ENTRE PLAINE ET COLLINES

Située dans la Drôme nord dite « Drôme des collines », la commune de Peyrins s’étend sur 2516 hectares. Son altitude se situe entre 170 et 434 mètres. Peyrins compte 2802 habitants (source INSEE 2016). Faite de nombreuses combes et plateaux, elle est constituée d’un bourg et de plusieurs quartiers qui dominent le village.

Un peu d'Histoire...

Les différents noms de la commune « Pairanium » ou « Pairinum » du xie et xiiie siècle, puis « Payranum » ou « Peyrinum » au xve siècle, contiennent tous l’idée de pierre, de rocher ou de carrière. Ils évoquent la situation géographique du village adossé à un coteau de pierre molasse sur lequel se dressait « le château du Roux » (détruit en 1580).
Le château et le mandement sont attestés en 1078, bien après les chevaliers de « Pairiano ».
Traversée par la Savasse et par de nombreux ruisseaux et sources, la commune de Peyrins est également un pays d’eau. Déjà en 1114 « Pairianum » s’engageait à donner deux tiers de ses eaux à Romans, en échange d'une rétribution.
Le comte Guigues V d'Albon, s'impose en tant que maitre avant une bataille contre la ville de Romans Sur Isère en 1130.

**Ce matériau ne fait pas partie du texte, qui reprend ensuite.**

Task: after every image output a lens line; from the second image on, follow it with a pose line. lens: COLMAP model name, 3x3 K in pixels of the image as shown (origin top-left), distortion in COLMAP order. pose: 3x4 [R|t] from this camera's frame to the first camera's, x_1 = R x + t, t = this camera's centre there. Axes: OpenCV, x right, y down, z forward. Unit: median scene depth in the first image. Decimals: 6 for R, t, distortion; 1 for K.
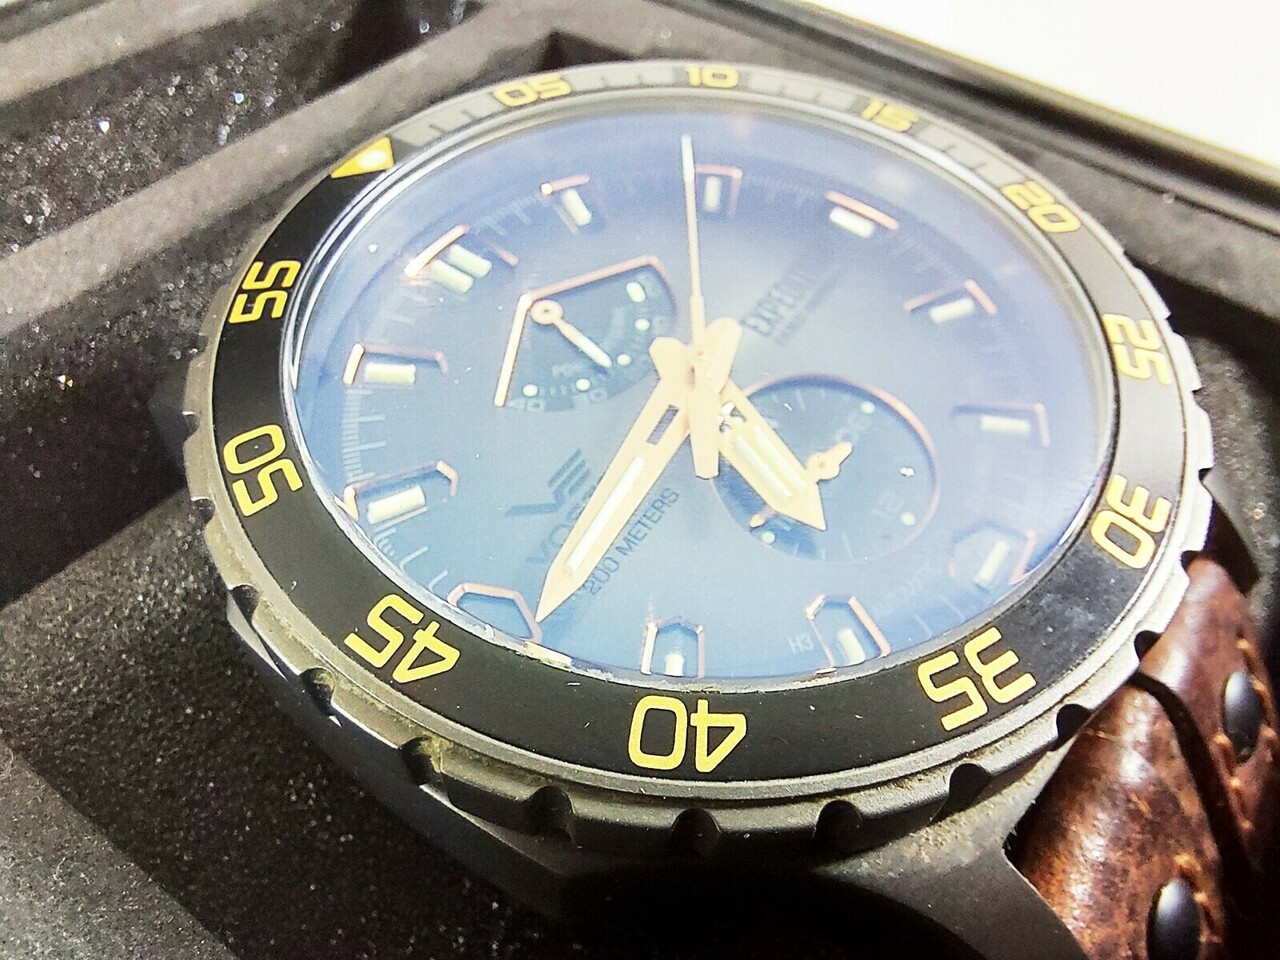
lens RADIAL K [[1035.7, 0, 638.4], [0, 1035.7, 478.7], [0, 0, 1]] dist [-0.111295, 0.000415]
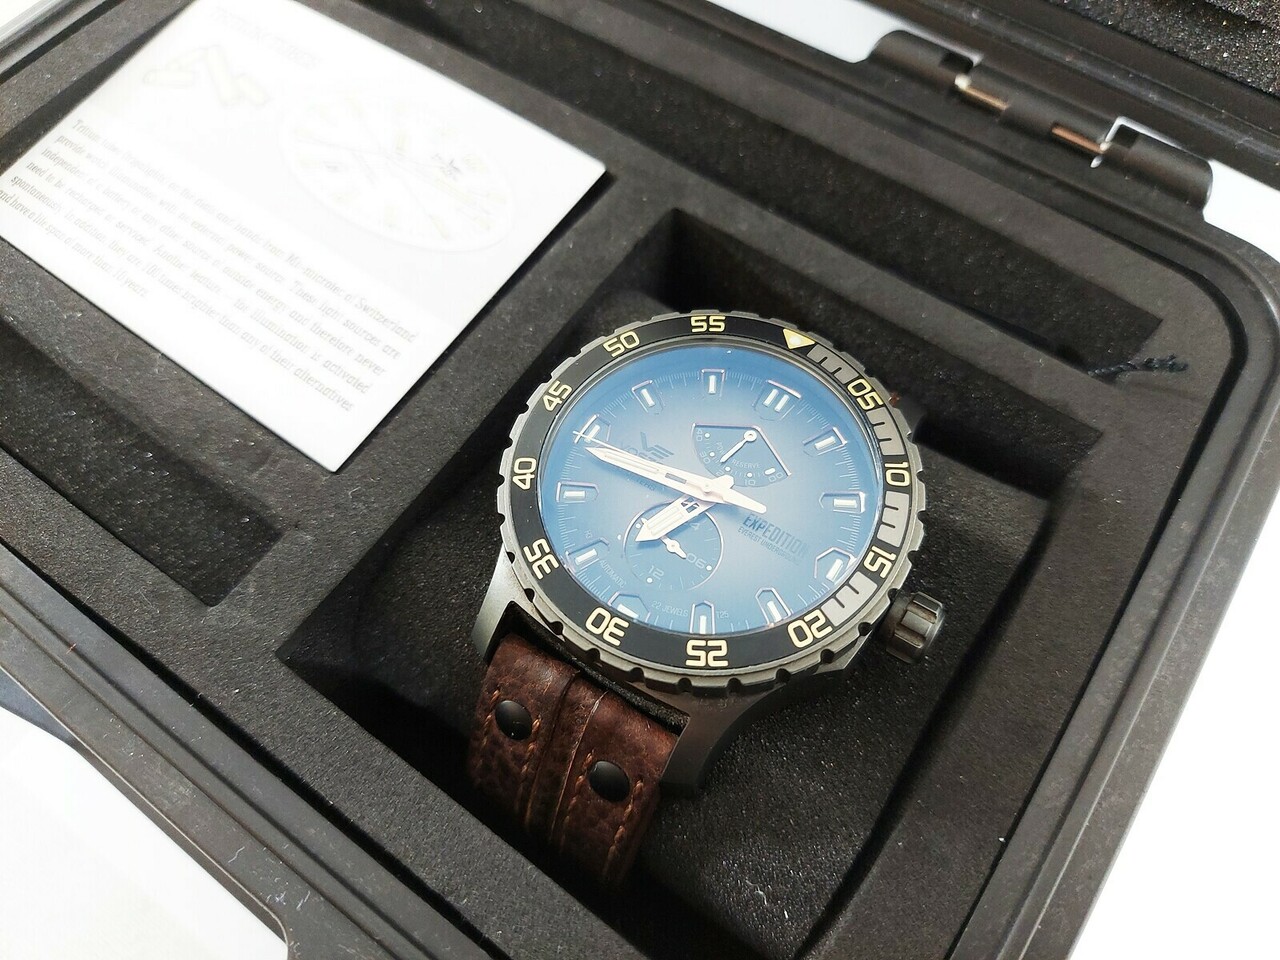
lens RADIAL K [[994.4, 0, 646.0], [0, 994.4, 460.0], [0, 0, 1]] dist [0.010190, -0.091423]
pose [[0.024065, 0.853348, -0.520786, 1.576056], [-0.759650, 0.354257, 0.545375, -1.685499], [0.649886, 0.382490, 0.656771, -0.790058]]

En 1302, la famille de Royans vend au Dauphin Jean II de Viennois le domaine de Peyrins, qui le lèguera à son fils Humbert II de Viennois, avant de l'offrir en 1332 à Amblard de Beaumont.

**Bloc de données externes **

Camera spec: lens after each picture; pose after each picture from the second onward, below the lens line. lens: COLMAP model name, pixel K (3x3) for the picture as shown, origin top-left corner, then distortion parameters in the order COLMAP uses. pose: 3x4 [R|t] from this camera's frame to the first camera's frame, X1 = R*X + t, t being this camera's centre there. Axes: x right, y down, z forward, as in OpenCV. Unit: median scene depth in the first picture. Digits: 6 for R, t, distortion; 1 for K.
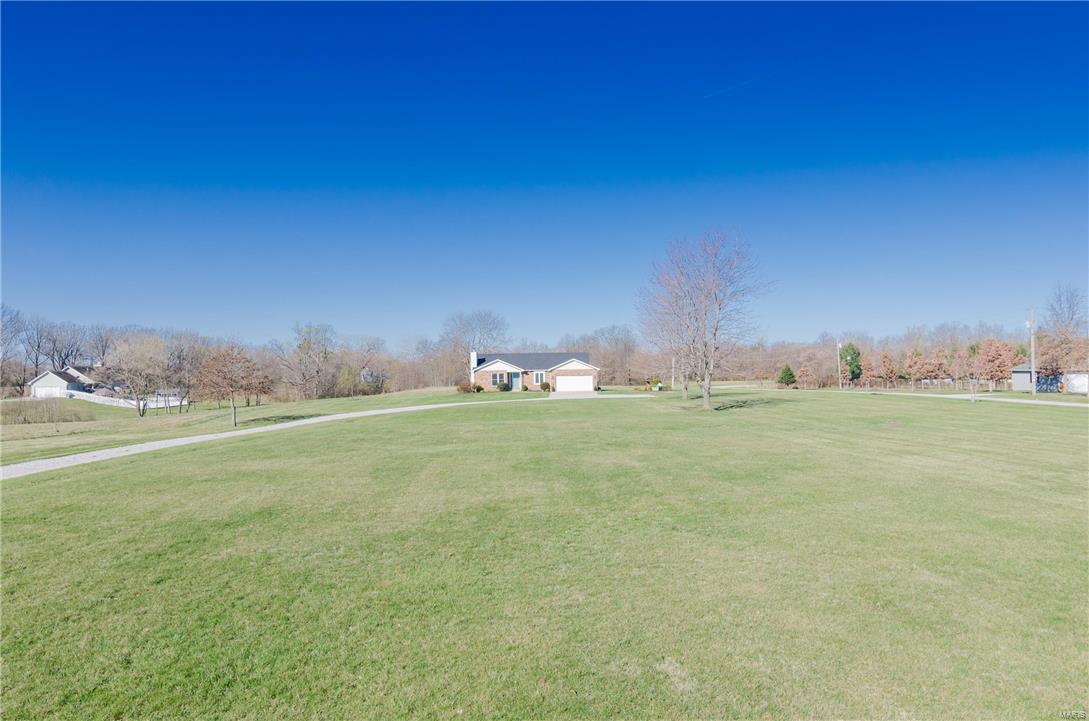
lens RADIAL K [[730.8, 0, 541.8], [0, 730.8, 391.4], [0, 0, 1]] dist [-0.004353, 0.000544]
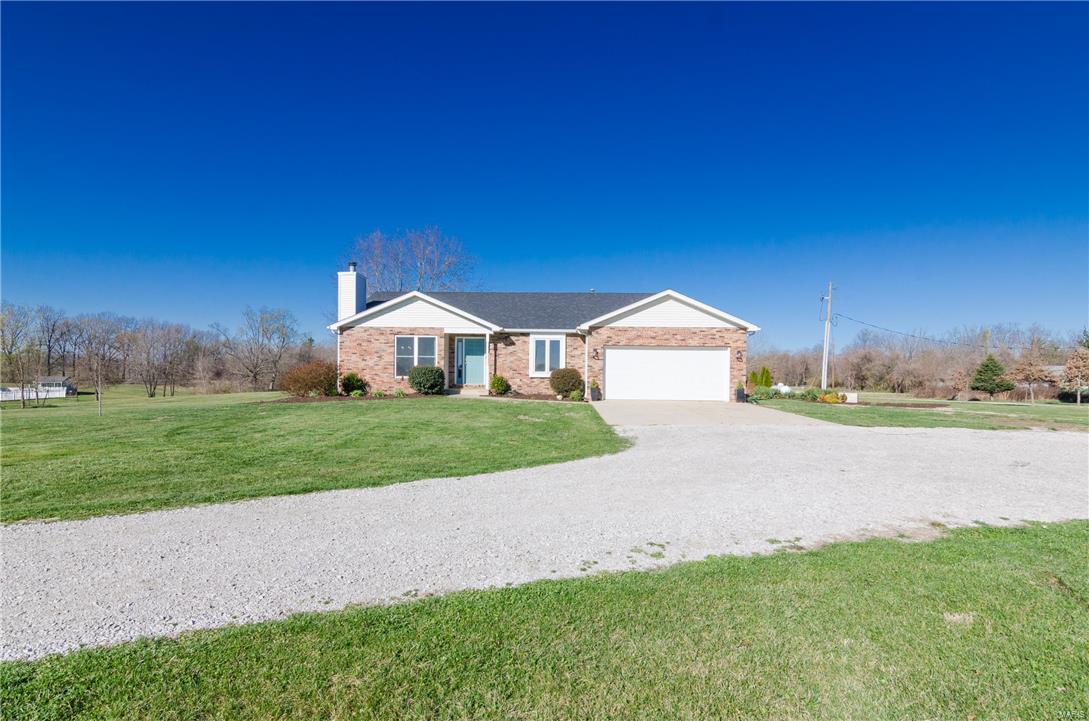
lens RADIAL K [[550.4, 0, 526.1], [0, 550.4, 382.9], [0, 0, 1]] dist [0.001014, 0.000205]
pose [[0.999646, 0.023996, 0.011505, -0.014994], [-0.023852, 0.999637, -0.012501, -0.003374], [-0.011800, 0.012222, 0.999856, 0.764422]]
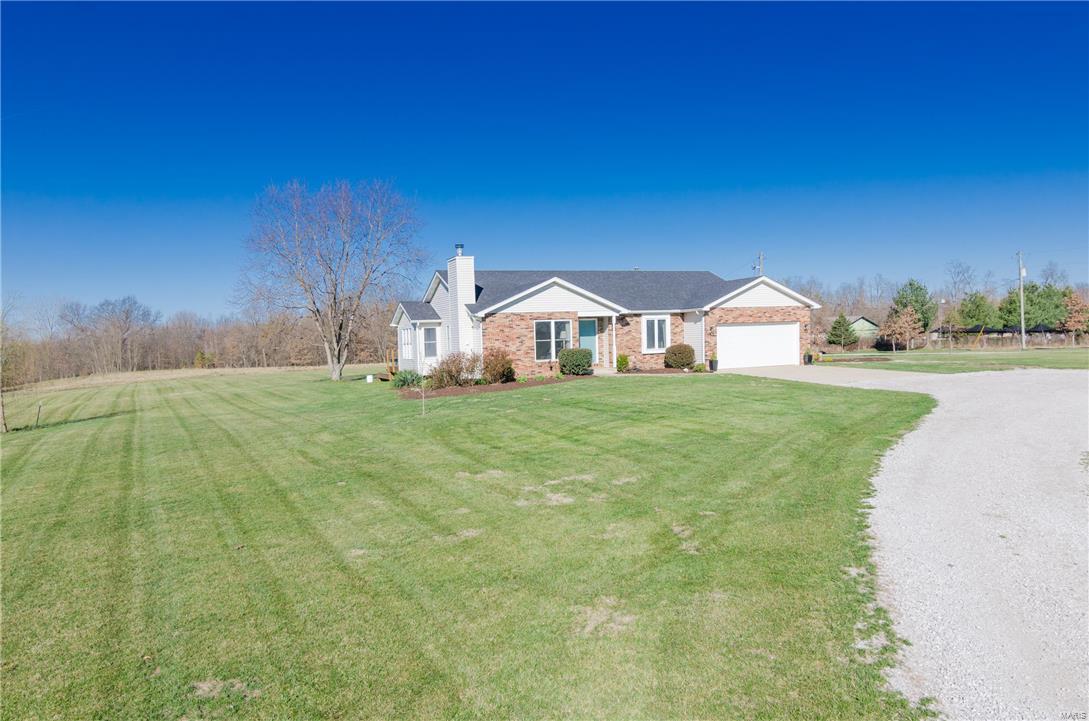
lens RADIAL K [[730.8, 0, 541.8], [0, 730.8, 391.4], [0, 0, 1]] dist [-0.004353, 0.000544]
pose [[0.904003, -0.050845, 0.424492, -0.203385], [0.036505, 0.998457, 0.041850, -0.007411], [-0.425964, -0.022337, 0.904464, 0.707555]]
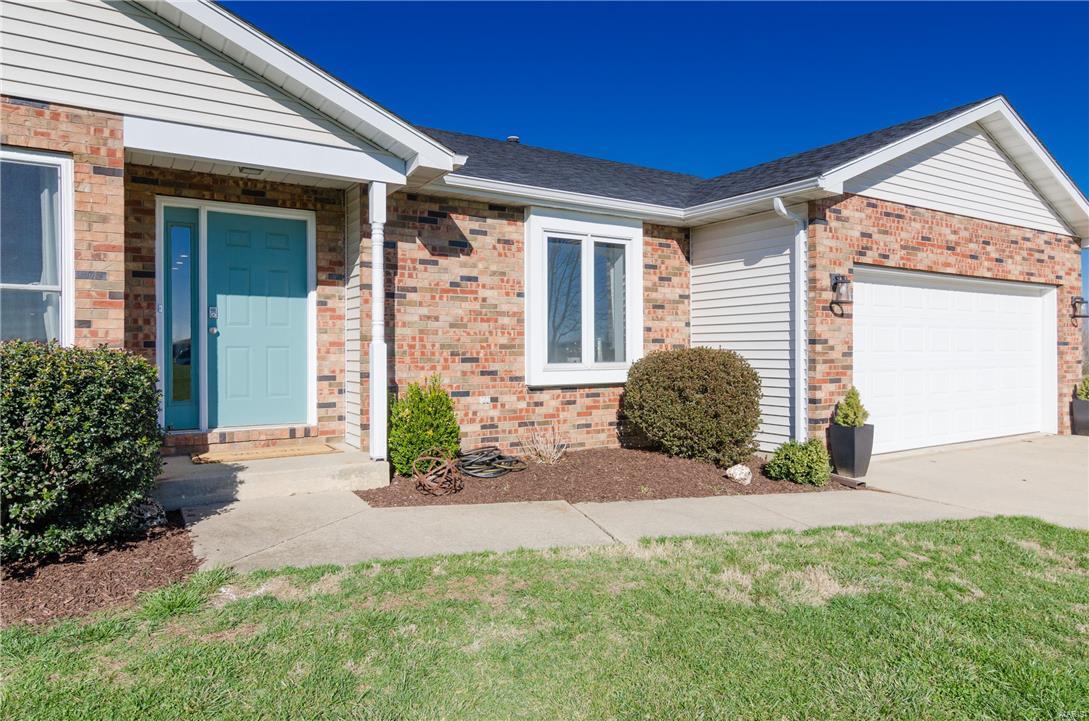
lens RADIAL K [[668.3, 0, 544.5], [0, 668.3, 360.5], [0, 0, 1]] dist [0.001231, 0.000352]
pose [[0.828337, 0.002494, 0.560225, -0.049385], [0.006793, 0.999872, -0.014496, -0.010589], [-0.560189, 0.015813, 0.828214, 0.942704]]
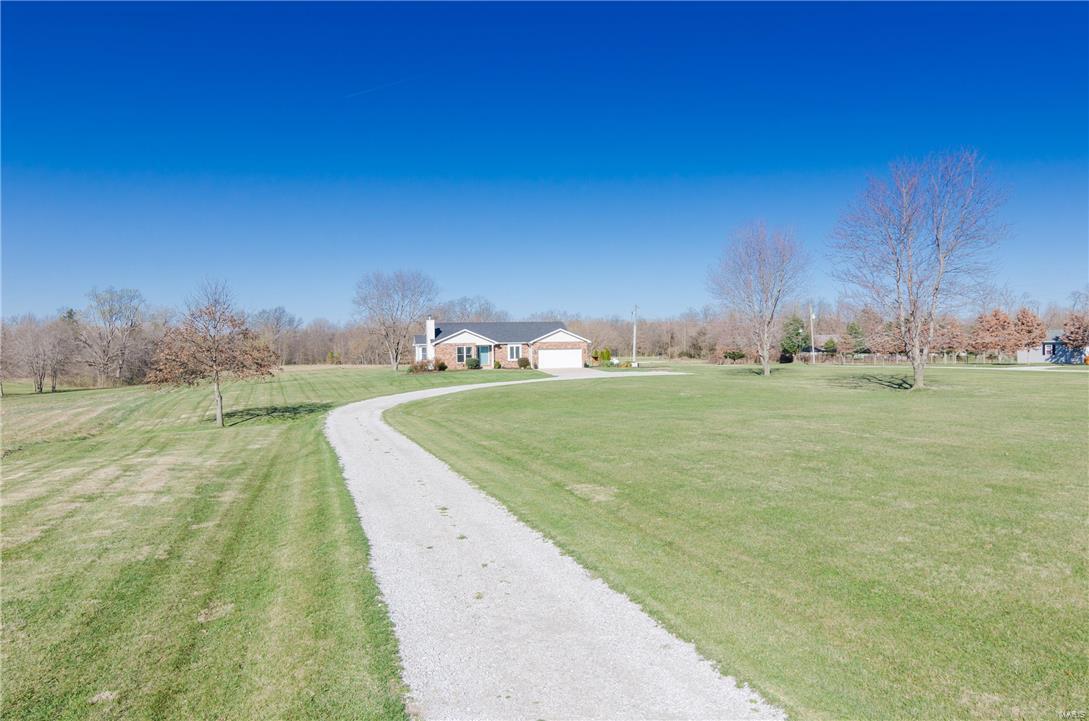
lens RADIAL K [[730.8, 0, 541.8], [0, 730.8, 391.4], [0, 0, 1]] dist [-0.004353, 0.000544]
pose [[0.960068, -0.018561, 0.279150, -0.201816], [0.009951, 0.999431, 0.032229, -0.001078], [-0.279589, -0.028165, 0.959707, 0.213700]]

Vers 1340, suite à l'expulsion de l'archevêque de Vienne, la ville de Romans-sur-Isère prend la défense de l'archevêque tandis que le village de Peyrins s'y oppose, contraignant les deux voisins à une période importantes de troubles se concluant par le siège du village de Peyrins par l'armée romanaise.
En 1450, le roi Louis XI passe une journée au Château du Roux où il signe une exemption des droits de gabelles pour la ville de Romans-sur-Isère qui détient de nombreux stocks de sel.
En 1600, le premier État civil est sauvegardé et concerne principalement des archives administratives.
De 1841 à 1858, Charles de Sallmard un dragon de l'empire de français sous Louis XVIII et Charles X écrit ses mémoires dans le village.
Le 26 juin 1873, la section de Génissieux devient une commune indépendante de Peyrins. Le 12 avril 1880, la section de Mours-Saint-Eusèbe devient également une commune à part entière ne dépendant plus de Peyrins.